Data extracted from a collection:
---------------

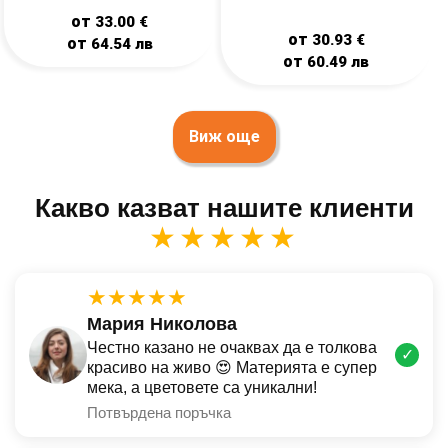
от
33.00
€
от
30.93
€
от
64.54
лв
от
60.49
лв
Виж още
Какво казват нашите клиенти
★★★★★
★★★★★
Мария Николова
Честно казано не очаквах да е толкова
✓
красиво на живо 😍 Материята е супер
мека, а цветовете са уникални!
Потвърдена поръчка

---------------

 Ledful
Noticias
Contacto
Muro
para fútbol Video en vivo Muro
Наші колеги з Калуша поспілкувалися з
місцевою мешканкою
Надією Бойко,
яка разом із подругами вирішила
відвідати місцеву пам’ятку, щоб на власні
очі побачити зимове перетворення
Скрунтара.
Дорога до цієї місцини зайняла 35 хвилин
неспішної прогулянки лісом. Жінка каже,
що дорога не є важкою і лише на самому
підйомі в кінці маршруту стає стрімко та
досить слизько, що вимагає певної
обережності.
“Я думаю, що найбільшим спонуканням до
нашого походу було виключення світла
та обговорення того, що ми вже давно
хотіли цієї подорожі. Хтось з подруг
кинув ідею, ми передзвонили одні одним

---------------

### DIRECTIVE
Report, for the data above, every line in which the string "цієї" appears.

### ANSWER FOR THIS EXERCISE
Дорога до цієї місцини зайняла 35 хвилин
хотіли цієї подорожі. Хтось з подруг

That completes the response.